# Work item
Copy out word for word the lines of the records from the line containing "Today, like never" up to and including the line containing "adaptation is mandatory, and usage of new".

# Dataset extract
•••••

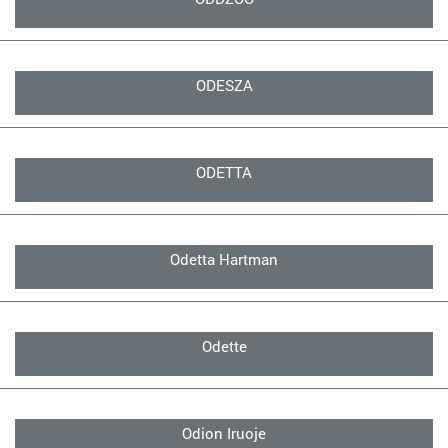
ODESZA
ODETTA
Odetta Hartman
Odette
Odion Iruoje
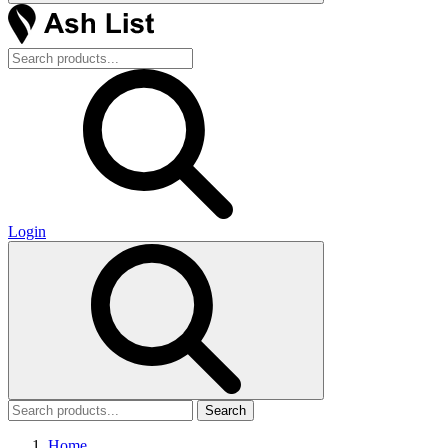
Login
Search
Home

•••••

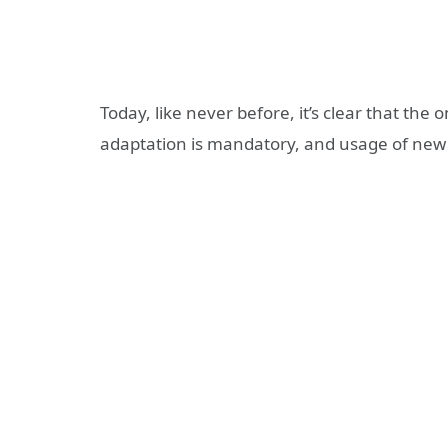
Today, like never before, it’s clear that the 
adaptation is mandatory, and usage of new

•••••

# The completed task
Today, like never before, it’s clear that the 
adaptation is mandatory, and usage of new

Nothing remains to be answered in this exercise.